'Flawed logic' may be driving fight over mail-in voting, study says

An application for an absentee ballot for Nassau County. Mail-in voting remains a partisan flashpoint in other states. Credit: Newsday/William Perlman
Four months after their standard-bearer Donald Trump lost the presidency, Republican officials are seeking to frustrate voting rights measures pushed by Democrats. In Georgia, which has become a national epicenter of partisan warfare, GOP lawmakers on Monday prepared to repeal "no-excuse" absentee voting.
"No excuse" in this case means any legitimate voter can order a mail-in ballot without qualification. But unless the goal is to appear restrictive, Republicans as a group may actually have little to gain tangibly from the legislation, according to a reputable nonpartisan study.
The Stanford University study team researched no-excuse voting in Texas. Only those 65 and over may vote by mail without explanation.
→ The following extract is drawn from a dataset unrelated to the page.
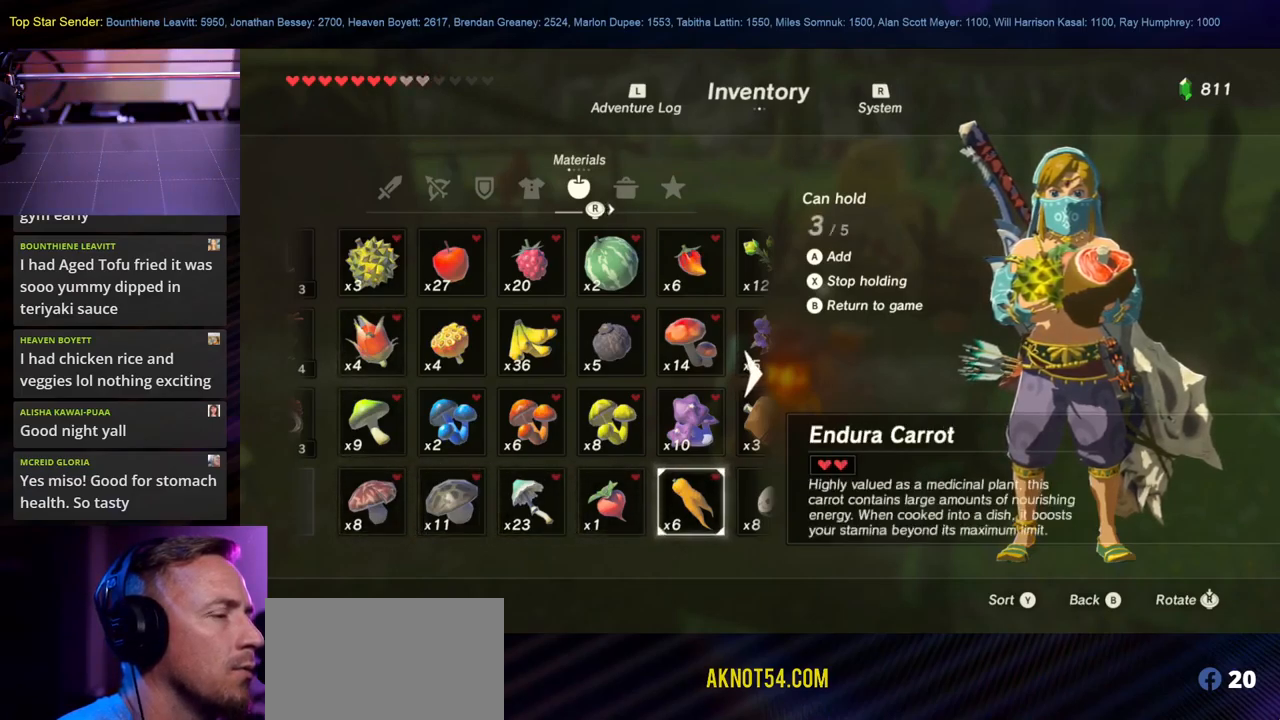
{"buttons": [], "left_stick": "center", "right_stick": "center", "events": [[200, "B", "down"], [334, "B", "up"]]}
But when compared with 64-year-old voters who required an excuse, there was no higher turnout among 65-year-olds, the research found.
The broader conclusions of their report are striking. "Despite the extraordinary circumstances of the 2020 election, vote-by-mail’s effect on turnout and on partisan outcomes is very muted," authors of the study wrote. "Voter interest appears to be far more important in driving turnout."
This defies the widespread impression that Joe Biden beat Trump because of mail-in votes and that the practice drove up participation to levels it would not have reached otherwise.
"The results of our paper do not offer a clear recommendation for the policy debate around vote-by-mail, but they do suggest that both sides of the debate are relying on flawed logic," the study says. "Vote-by-mail is an important policy that voters seem to like using, and it may be a particularly important tool during the pandemic."
States are largely responsible for setting ballot procedures. Democrats in Congress, meanwhile, have been pushing legislation that could authorize no-excuse balloting nationwide, drawing pushback from Republicans.
Over the weekend Biden marked the 56th anniversary of "Bloody Sunday" in Selma, Alabama, where a peaceful voting rights protest became a violent police confrontation. Biden has said he seeks with Congress to restore the 1965 Voting Rights Act. In 2013, the Supreme Court voided a central provision requiring nine states with a history of discrimination to get federal approval to change election laws.
Biden's unilateral executive order on the topic promises modest impact. But the partisan lines are brightly drawn.
On Monday, the Supreme Court rejected Trump's final appeal over November's election results, specifically his bid to nullify his loss in Wisconsin. Trump's lawyers tried to argue that the state violated the Constitution by expanding absentee voting amid the pandemic.
Nowhere in months of debates, lawsuits, recounts, recanvasses, rallies, certifications, press conferences and violent defiance of the process did any evidence surface of the "fix" against him that Trump said absentee ballots would bring. The charges were total fiction, as people in both parties and many states warned all along.